2. Designed not to become obsolete purely because of cynical corporate
decisions: for example, having a removable battery instead of something
sealed in that may either spontaneously decide that it wants to burst out
of the phone or that will eventually fail to hold a decent amount of
charge, making the whole device useless.
3. Running Free Software under my control as an end-user.
Obviously, the phone I ended up getting doesn't fully satisfy (3) even though
the manufacturer does provide something claiming to be the source code. It
does satisfy (2), being something of a rarity now. Time will tell how
successful it will satisfy (1).
Being aware of various initiatives, it was therefore interesting to read the
following review of Fairphone 3:
"Fairphone 3 review: the most ethical and repairable phone you can buy"
I dislike the tone of technology reviews, especially when they talk of "last
year's" technology. They start to sound like fashion industry gossip ("last
season's collection") with largely the same implied level of regard for the
planet, workers' rights, and so on, unless carefully worded and qualified.
Fairphone have clearly refined their process of getting products to market
that satisfy their ethical goals, and they appear to be improving with regard
to software support, but even with their resources it appears difficult to
convince others that their premium (£200 according to the article) is worth
paying or that their longevity goals can be realised. Will the phone still be
usable in five years?
Coincidentally, another article approaches this latter problem from a
"To decarbonize we must decomputerize: why we need a Luddite revolution"
Although it is perhaps not a central observation of the article, one reason
why something like the Fairphone might not be usable in five years is down to
the ongoing escalation of end-user hardware requirements by software and
services. This is rather like the way Microsoft and Intel worked in concert to
make people upgrade their computers every few years, but now things like
"bloat" in Web and online services are factors, too.
Making a top-end device can mitigate obsolescence to an extent, but this
raises some worthwhile questions about where less well-resourced efforts for
making genuinely open phones might be best directed. Smaller initiatives
cannot hope to be using the latest chipsets because these are all exclusive
things for the largest companies. And sadly, "consumers" are programmed to
obsess about specifications and how new the technology is.
I wonder, and think that others have also wondered before, whether it isn't
worth concentrating on making more modest devices instead of supposedly
competitive smartphones where openness is the differentiator. I recall
discussions of the Fernvale kit, the Zerophone, and maybe Nikolaus considered
a featurephone design at one point.
One aspect that will always detract from considerations of featurephones is
that their capabilities are maybe limited and do not appeal to all kinds of
users. That some Web sites or services may be too demanding, for instance, and
that the hardware just cannot deal with modern things.
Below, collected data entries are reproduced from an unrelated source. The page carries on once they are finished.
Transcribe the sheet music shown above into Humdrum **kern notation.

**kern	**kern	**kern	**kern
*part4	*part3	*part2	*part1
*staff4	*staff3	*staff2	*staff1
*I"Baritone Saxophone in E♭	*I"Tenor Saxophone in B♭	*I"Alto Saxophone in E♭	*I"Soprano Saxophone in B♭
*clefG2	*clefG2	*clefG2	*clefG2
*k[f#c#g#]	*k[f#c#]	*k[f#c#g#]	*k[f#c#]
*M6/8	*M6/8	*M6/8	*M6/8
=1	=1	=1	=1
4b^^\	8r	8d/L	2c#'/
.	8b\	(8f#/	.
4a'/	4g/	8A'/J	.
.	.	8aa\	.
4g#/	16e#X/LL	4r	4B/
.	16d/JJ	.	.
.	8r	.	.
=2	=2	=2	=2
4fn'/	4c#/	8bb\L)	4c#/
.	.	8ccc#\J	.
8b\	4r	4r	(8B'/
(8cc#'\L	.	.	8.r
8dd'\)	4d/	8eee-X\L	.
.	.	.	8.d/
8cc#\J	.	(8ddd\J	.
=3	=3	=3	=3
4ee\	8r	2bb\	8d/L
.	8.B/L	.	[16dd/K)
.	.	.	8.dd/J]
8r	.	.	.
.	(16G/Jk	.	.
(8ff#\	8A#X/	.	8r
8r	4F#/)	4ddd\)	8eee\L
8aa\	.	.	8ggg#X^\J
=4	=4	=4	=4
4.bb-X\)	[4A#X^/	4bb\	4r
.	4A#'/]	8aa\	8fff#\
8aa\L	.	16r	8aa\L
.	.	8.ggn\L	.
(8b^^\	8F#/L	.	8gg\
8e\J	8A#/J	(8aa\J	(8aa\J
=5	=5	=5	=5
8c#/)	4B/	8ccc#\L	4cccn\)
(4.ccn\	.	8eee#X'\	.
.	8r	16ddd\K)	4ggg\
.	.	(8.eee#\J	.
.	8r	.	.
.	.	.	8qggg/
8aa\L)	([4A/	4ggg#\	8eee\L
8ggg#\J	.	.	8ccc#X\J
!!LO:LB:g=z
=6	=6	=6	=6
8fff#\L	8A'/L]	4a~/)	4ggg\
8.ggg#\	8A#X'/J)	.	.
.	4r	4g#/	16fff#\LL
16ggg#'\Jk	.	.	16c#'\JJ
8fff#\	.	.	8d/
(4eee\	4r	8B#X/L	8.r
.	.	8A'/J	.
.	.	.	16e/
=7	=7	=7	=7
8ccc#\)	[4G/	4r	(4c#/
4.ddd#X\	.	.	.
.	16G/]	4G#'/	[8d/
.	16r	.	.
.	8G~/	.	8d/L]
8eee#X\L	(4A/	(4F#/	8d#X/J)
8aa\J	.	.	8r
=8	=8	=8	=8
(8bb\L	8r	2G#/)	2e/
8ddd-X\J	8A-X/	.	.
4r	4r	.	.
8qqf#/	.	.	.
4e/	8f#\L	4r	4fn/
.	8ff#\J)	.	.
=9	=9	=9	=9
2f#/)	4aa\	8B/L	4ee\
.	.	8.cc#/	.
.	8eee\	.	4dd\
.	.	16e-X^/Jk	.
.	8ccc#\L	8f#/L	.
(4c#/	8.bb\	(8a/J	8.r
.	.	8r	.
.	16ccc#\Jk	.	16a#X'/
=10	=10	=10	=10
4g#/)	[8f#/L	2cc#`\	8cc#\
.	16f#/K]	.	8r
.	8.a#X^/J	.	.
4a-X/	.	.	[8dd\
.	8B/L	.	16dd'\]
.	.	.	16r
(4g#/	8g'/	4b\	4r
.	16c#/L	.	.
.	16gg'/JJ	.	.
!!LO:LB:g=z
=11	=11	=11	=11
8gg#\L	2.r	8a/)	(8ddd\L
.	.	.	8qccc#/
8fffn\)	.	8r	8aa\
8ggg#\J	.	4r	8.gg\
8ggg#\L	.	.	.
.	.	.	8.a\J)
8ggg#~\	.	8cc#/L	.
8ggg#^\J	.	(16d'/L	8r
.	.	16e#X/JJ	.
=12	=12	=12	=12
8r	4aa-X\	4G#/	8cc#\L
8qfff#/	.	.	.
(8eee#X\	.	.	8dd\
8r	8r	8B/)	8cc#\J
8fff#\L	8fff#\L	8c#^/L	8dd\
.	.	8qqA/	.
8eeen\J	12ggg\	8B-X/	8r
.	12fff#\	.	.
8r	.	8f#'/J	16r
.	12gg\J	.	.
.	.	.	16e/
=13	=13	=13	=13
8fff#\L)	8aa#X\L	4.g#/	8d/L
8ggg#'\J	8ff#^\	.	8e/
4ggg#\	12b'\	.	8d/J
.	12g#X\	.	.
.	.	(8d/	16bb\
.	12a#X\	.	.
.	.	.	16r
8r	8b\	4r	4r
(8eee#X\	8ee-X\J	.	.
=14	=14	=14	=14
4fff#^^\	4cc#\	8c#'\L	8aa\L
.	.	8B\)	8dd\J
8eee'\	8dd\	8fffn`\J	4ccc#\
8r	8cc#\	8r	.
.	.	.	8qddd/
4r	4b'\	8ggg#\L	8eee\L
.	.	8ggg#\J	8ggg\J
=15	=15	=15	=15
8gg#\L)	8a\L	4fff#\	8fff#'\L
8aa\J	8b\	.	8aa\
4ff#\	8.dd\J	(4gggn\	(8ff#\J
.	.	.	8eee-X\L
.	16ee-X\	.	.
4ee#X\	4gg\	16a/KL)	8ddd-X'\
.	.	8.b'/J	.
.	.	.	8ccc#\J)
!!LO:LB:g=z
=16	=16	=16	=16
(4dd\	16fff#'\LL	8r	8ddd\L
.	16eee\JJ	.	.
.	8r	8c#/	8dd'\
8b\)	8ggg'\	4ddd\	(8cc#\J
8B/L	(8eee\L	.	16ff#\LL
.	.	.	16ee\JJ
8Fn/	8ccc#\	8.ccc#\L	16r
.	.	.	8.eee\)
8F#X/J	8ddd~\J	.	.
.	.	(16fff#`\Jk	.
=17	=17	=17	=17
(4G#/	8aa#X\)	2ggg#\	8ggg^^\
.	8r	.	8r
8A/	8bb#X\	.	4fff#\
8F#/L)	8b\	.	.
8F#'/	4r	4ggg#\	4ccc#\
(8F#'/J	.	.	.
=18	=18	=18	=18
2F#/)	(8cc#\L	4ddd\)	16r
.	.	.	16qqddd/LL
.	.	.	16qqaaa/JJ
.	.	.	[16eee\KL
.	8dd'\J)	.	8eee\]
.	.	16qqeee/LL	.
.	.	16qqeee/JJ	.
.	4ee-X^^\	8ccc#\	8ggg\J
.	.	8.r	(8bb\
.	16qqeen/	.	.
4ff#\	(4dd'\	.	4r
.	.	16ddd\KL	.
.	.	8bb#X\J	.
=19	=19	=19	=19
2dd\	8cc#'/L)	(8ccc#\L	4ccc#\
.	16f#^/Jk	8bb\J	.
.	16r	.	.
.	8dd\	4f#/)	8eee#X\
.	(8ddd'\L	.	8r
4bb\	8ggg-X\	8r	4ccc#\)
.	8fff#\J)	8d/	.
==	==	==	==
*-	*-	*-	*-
It certainly seems to be the case that there are systemic issues involved
here: the people writing software and deploying platforms need to stop and
consider their effect on the end-user, on device longevity, and on the planet.
But there must still be a core region of functionality that could
satisfactorily be addressed by a featurephone design (or something relegated
to that category by whatever it is that passes for a "proper" smartphone these
Anyway, I think I have now written enough on this topic, but I hope that it is
worthwhile to air these thoughts in the hope that they help to inform any
future directions of the efforts undertaken in this community.